Although rated MEDIUM severity, this vulnerability merits prompt attention because it is exploitable by low-privileged users in common AEM deployments, requires only user interaction to trigger impact, and can affect multiple victims through a single malicious form. The scope change increases risk—the attacker's influence extends beyond their own session. Organizations with multi-author AEM environments or those handling personally identifiable information should prioritize patching to reduce insider-threat and lateral-movement risk.

Risk score, explained

The CVSS 3.1 score of 5.4 (MEDIUM) reflects a network-reachable vulnerability requiring low attack complexity and valid authentication, with low confidentiality and integrity impacts. The score does not account for prevalence of AEM deployments, multi-user exploitation potential, or organizational context.
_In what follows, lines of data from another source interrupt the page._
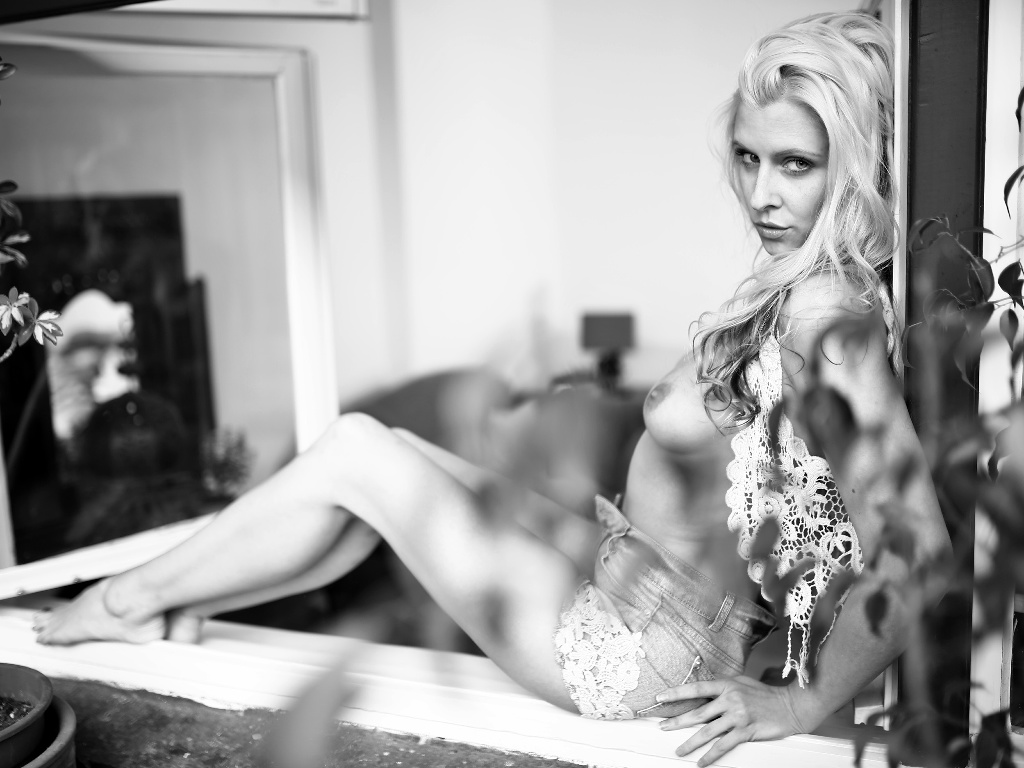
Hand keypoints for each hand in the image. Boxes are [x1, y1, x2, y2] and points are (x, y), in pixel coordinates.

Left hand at [656, 675, 806, 765]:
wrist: (791, 705)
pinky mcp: (747, 731)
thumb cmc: (765, 694)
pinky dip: (711, 756)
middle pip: (698, 713)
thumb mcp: (741, 683)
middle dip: (677, 721)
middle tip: (662, 727)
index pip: (695, 688)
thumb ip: (722, 688)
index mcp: (726, 685)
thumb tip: (702, 694)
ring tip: (679, 750)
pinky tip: (702, 761)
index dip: (676, 693)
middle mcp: (730, 699)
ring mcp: (738, 716)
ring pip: (708, 732)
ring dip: (691, 743)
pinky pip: (724, 746)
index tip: (660, 698)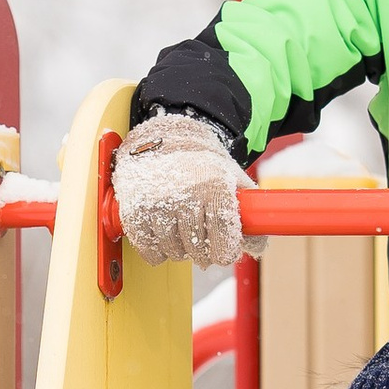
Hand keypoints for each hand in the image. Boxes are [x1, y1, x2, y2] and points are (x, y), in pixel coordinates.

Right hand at [113, 112, 257, 267]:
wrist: (164, 136)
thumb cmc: (202, 163)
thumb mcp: (232, 180)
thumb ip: (249, 215)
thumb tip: (256, 248)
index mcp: (214, 188)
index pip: (224, 244)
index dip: (226, 252)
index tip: (224, 251)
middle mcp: (184, 195)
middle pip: (198, 251)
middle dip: (203, 252)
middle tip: (202, 240)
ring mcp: (156, 202)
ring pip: (173, 252)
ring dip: (179, 250)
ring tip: (181, 233)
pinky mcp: (133, 208)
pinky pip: (147, 247)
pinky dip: (155, 250)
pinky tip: (162, 238)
In high-sensitivity environments or those with strict user segmentation requirements, actual risk may exceed the base score; conversely, isolated or air-gapped AEM instances face lower risk.

Frequently asked questions

Who can exploit this vulnerability?

Any authenticated user with permissions to create or edit form fields in AEM—typically content authors, marketers, or administrators. The attacker does not need elevated privileges, making it a significant lateral-attack vector in organizations with many form-managing users.

What happens if we don't patch immediately?

Attackers can inject persistent malicious scripts into forms. Each time a user views the affected form, the attacker's JavaScript executes in their browser, potentially stealing session tokens, harvesting credentials, or performing unauthorized actions. The longer the vulnerability remains unpatched, the higher the probability of exploitation and the broader the potential victim pool.

Can network segmentation or firewalls prevent exploitation?

No. The vulnerability is triggered by legitimate in-browser interaction with AEM forms. Network and firewall controls cannot block user-to-form interaction. Detection and prevention must rely on input validation, output encoding, Content Security Policy, and timely patching.

Is this vulnerability in CISA's KEV catalog?

No, as of the current date, CVE-2026-47970 is not listed in CISA's Known Exploited Vulnerabilities catalog. However, the attack complexity is low and exploitation does not require specialized tools, so active exploitation is plausible.

This analysis is based on publicly available information current as of the publication date. CVSS scores, patch versions, and KEV status reflect the source data provided and may change. Organizations should verify patch availability and applicability against Adobe's official security advisories before deployment. This explainer does not constitute legal, compliance, or professional security advice. Consult your security team, vendor documentation, and relevant regulatory frameworks for your environment. Source: NVD (public-domain), retrieved 2026-07-16. Analysis generated by SEC.co (claude-haiku-4-5).